The same survey found that as many as 40% are thinking of applying for British citizenship, while new figures from Poland’s National Bank revealed that expatriate Polish people are sending less money home to family members as they establish new lives in their adopted homeland.
To get an authentic feel for what it is like for one of his countrymen arriving to start a new life in Britain, Mr Debski plans to live on a budget of no more than £100 a week. He is planning to present himself for work at a job centre if he is unable to find employment on the Polish expat grapevine.
“I will tell them the truth about my background because you have to, but it will be interesting to see the system,” he said. “In Poland job centres cost a lot of money but don’t provide good value. I’ve heard that British ones are much more efficient.”

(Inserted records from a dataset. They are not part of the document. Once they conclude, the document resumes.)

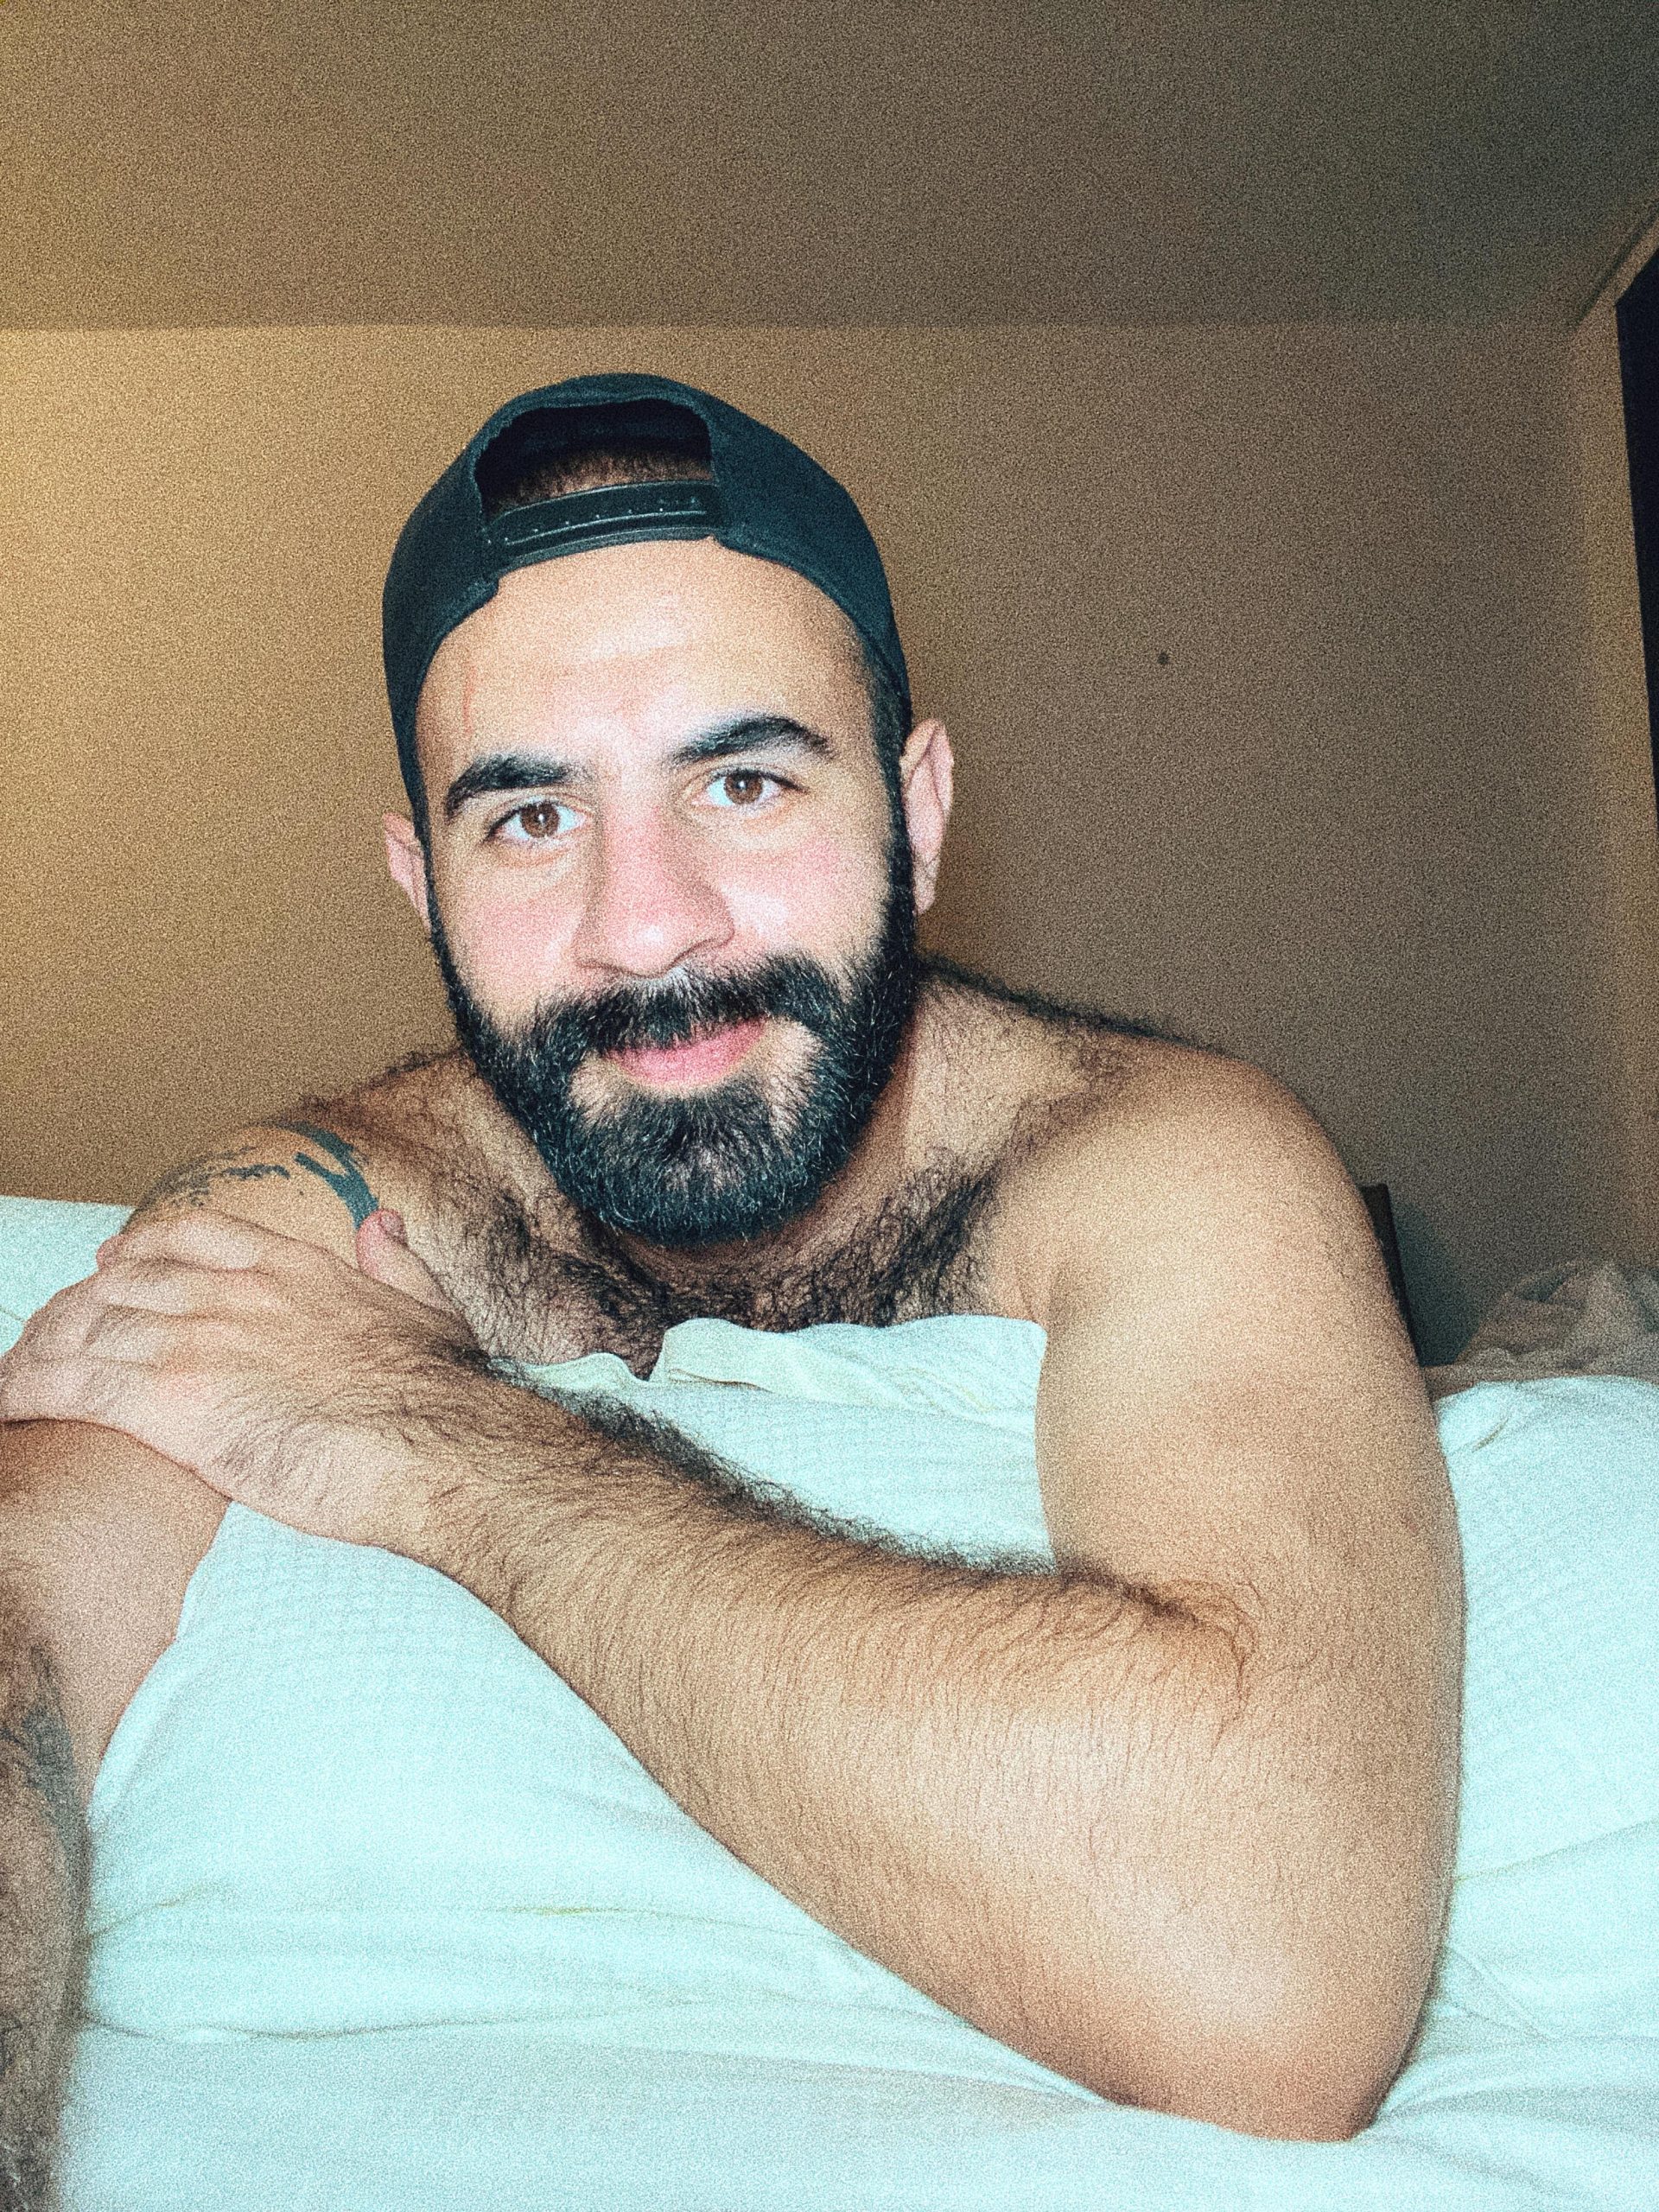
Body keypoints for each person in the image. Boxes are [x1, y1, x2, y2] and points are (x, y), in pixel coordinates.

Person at [0, 375, 1460, 2202]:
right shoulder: (328, 1206)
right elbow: (25, 1624)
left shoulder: (1167, 1165)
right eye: (530, 820)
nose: (645, 924)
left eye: (745, 781)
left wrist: (435, 1433)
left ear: (917, 814)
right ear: (421, 882)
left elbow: (1267, 1968)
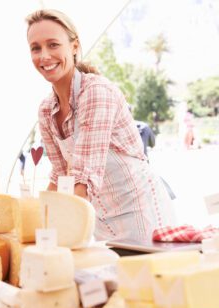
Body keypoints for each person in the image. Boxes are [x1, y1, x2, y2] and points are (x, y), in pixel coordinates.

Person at [25, 9, 175, 241]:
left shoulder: (96, 91)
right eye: (36, 48)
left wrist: (59, 235)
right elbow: (59, 175)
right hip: (98, 217)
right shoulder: (46, 110)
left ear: (74, 47)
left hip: (140, 212)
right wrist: (35, 225)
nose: (44, 56)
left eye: (53, 45)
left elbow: (84, 175)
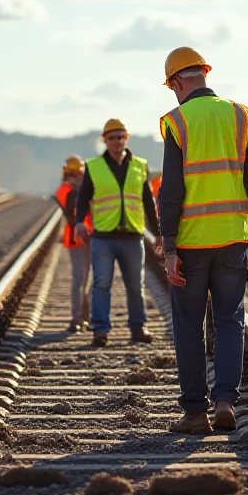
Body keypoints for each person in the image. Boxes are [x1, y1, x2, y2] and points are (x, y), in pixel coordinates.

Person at [158, 48, 248, 435]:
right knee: (229, 323)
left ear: (176, 82)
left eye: (171, 86)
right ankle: (224, 402)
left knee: (188, 326)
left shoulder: (177, 121)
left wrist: (169, 247)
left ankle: (195, 414)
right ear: (203, 73)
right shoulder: (239, 115)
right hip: (234, 241)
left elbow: (170, 190)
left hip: (191, 243)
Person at [75, 118, 161, 347]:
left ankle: (138, 327)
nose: (116, 142)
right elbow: (83, 197)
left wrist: (159, 233)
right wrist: (79, 222)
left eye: (120, 137)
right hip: (104, 236)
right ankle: (100, 330)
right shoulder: (93, 166)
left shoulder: (140, 166)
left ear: (126, 138)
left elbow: (148, 202)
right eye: (111, 138)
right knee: (101, 283)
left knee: (135, 285)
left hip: (133, 236)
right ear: (105, 140)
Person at [54, 156, 92, 333]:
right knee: (80, 280)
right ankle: (77, 318)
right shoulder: (68, 191)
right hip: (78, 239)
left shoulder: (70, 190)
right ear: (76, 175)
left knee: (85, 280)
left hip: (85, 238)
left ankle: (85, 317)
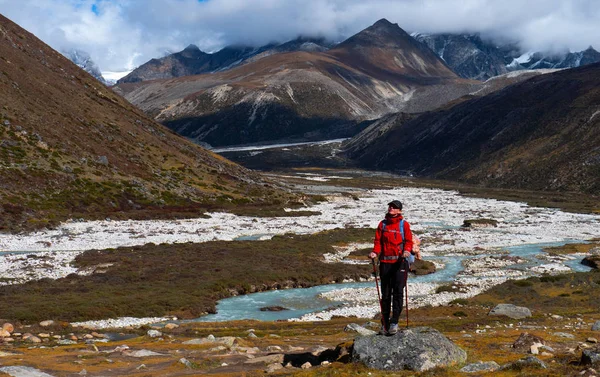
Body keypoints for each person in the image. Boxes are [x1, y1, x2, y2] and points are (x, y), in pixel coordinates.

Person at [369, 200, 414, 335]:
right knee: (386, 294)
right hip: (385, 263)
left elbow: (409, 241)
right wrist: (375, 252)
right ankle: (385, 323)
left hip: (400, 263)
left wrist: (406, 251)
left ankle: (394, 322)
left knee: (398, 293)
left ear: (399, 211)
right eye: (390, 206)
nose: (391, 208)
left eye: (394, 207)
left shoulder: (403, 225)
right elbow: (378, 242)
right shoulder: (382, 224)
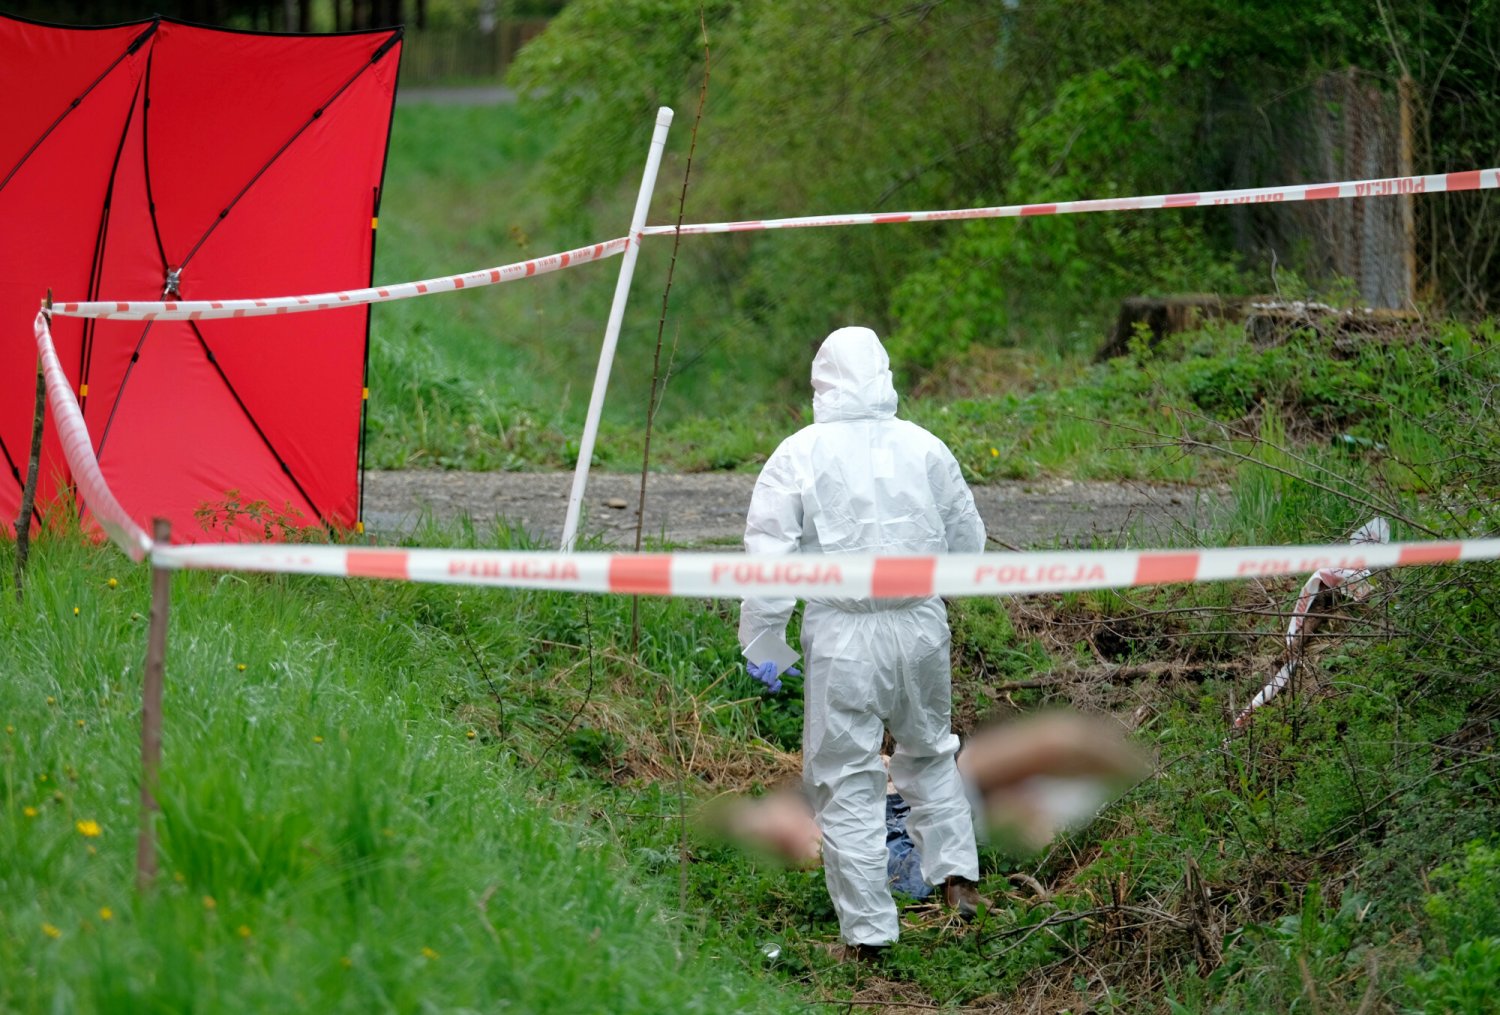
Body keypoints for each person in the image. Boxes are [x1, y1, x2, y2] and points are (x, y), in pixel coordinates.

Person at [739, 325, 986, 957]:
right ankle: (959, 884)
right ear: (884, 375)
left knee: (845, 780)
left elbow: (769, 559)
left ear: (821, 381)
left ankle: (868, 936)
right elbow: (969, 542)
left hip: (844, 633)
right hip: (920, 622)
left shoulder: (797, 453)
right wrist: (934, 598)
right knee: (931, 752)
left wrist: (765, 644)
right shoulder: (926, 447)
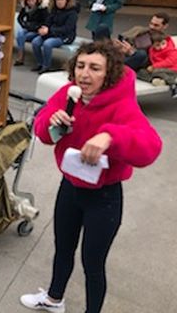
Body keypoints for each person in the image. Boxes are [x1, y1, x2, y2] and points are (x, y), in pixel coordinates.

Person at [21, 40, 162, 313]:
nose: (85, 74)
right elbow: (41, 128)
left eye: (95, 68)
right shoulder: (67, 94)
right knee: (63, 248)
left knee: (93, 263)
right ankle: (54, 299)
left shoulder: (122, 106)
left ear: (109, 74)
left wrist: (111, 135)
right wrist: (51, 122)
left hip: (104, 197)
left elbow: (151, 148)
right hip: (70, 187)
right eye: (81, 66)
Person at [31, 0, 79, 74]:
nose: (59, 2)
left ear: (66, 1)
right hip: (51, 33)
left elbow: (67, 28)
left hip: (65, 36)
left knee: (47, 44)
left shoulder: (72, 13)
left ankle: (46, 66)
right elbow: (48, 22)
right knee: (35, 42)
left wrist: (49, 31)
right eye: (57, 0)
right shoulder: (54, 11)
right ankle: (40, 63)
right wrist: (43, 28)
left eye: (62, 0)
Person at [136, 30, 177, 98]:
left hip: (172, 69)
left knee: (156, 71)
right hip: (159, 69)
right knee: (140, 72)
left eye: (163, 43)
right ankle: (155, 80)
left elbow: (170, 61)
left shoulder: (171, 49)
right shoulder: (152, 50)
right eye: (157, 45)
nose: (161, 47)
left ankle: (173, 84)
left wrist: (154, 66)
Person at [15, 0, 49, 66]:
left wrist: (36, 27)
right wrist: (24, 24)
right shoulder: (26, 8)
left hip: (37, 30)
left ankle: (21, 57)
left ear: (36, 0)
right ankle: (20, 54)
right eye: (29, 1)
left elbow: (45, 21)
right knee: (20, 33)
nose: (31, 2)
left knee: (22, 36)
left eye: (33, 0)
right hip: (28, 28)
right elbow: (20, 18)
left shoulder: (42, 9)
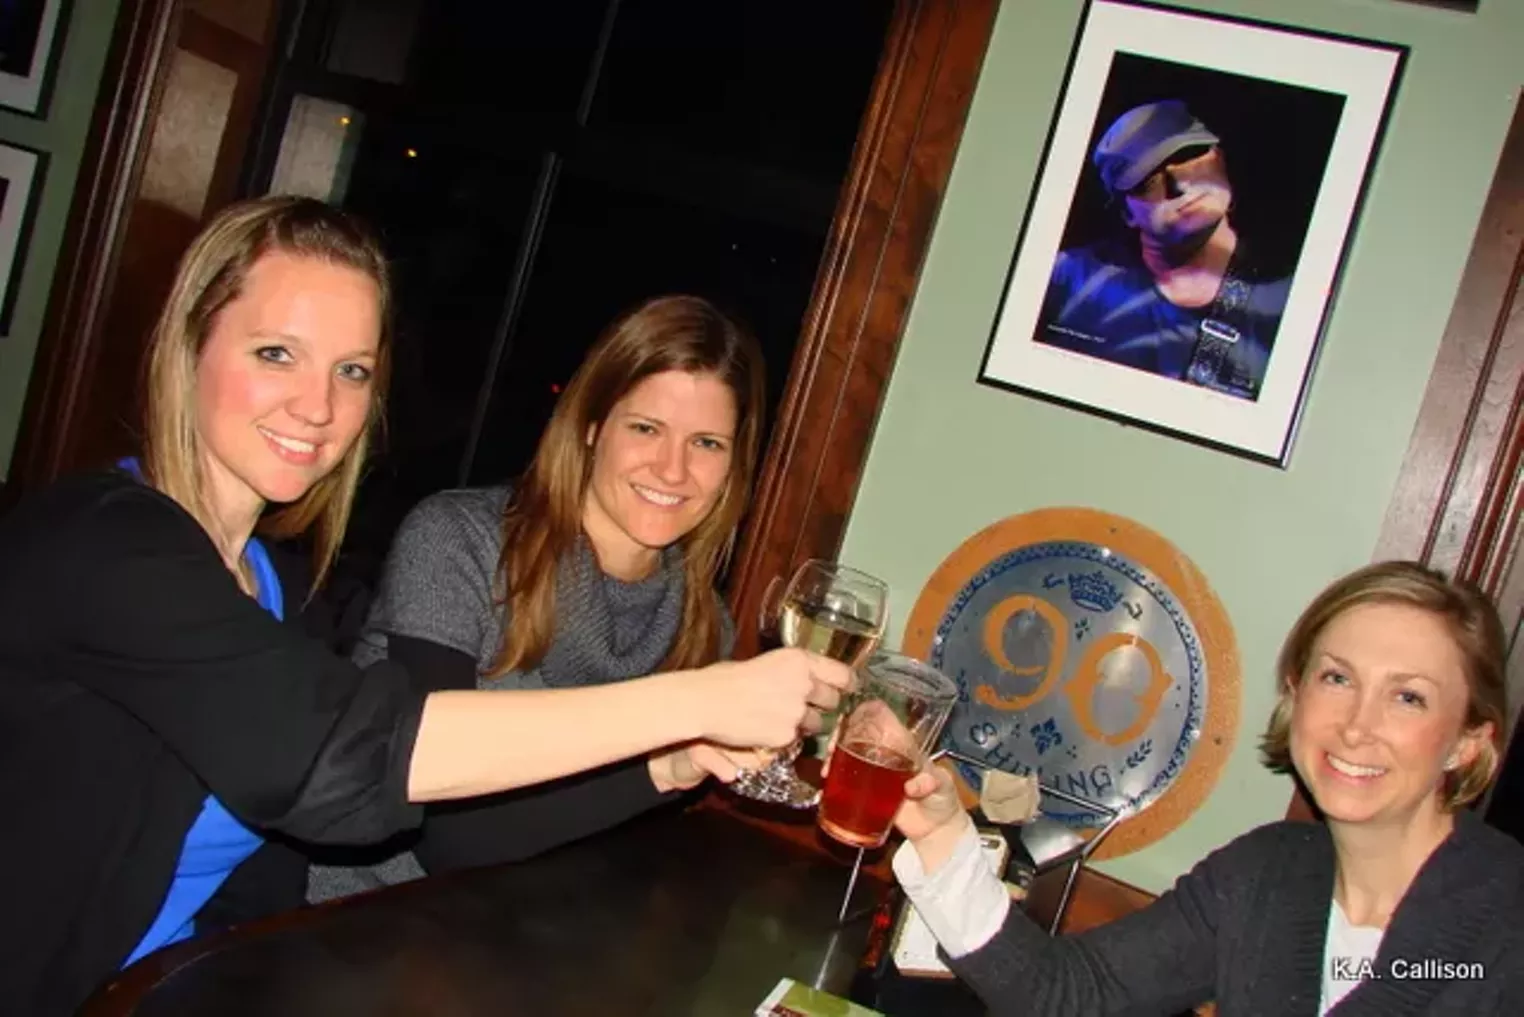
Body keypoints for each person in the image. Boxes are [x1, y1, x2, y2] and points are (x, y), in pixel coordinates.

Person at [0, 197, 850, 1017]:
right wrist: (692, 705)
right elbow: (342, 765)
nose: (318, 406)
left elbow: (273, 860)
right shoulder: (101, 545)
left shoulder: (274, 584)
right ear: (188, 347)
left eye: (352, 371)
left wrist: (690, 749)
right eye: (276, 353)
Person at [886, 561, 1524, 1015]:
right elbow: (1069, 994)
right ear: (1296, 694)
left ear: (1468, 741)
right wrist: (941, 832)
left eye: (1408, 697)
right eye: (1337, 678)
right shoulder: (1267, 874)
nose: (1357, 726)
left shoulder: (1506, 921)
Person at [307, 294, 774, 898]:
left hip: (540, 930)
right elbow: (444, 834)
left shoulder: (704, 624)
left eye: (707, 443)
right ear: (592, 427)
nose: (673, 469)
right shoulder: (459, 543)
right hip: (364, 917)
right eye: (646, 429)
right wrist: (663, 767)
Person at [1036, 99, 1290, 401]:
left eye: (1189, 157)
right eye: (1148, 182)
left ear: (1220, 158)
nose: (1179, 184)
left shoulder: (1290, 296)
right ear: (1127, 213)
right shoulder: (1065, 278)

The MP’s unusual plan has raised a few eyebrows in Poland, and drawn some criticism from political commentators.
“I understand from this that he must be bored to death in parliament and he needs some adventure,” said Ewa Winnicka, a journalist and author who has written extensively about the great wave of Polish migration to the UK.
“This is nothing more than a PR stunt for his party,” she added. “If Mr Debski really wants to learn about how it all works in the UK he should read some serious studies on the subject. But then again, that is not so attractive to the media.”
But the MP dismisses such criticism. “I’ve thought about this, but for me it’s more important to learn what the British are doing right,” he said.
He added that he will write a report on his cultural and financial experiences in London for his party bosses when he returns home.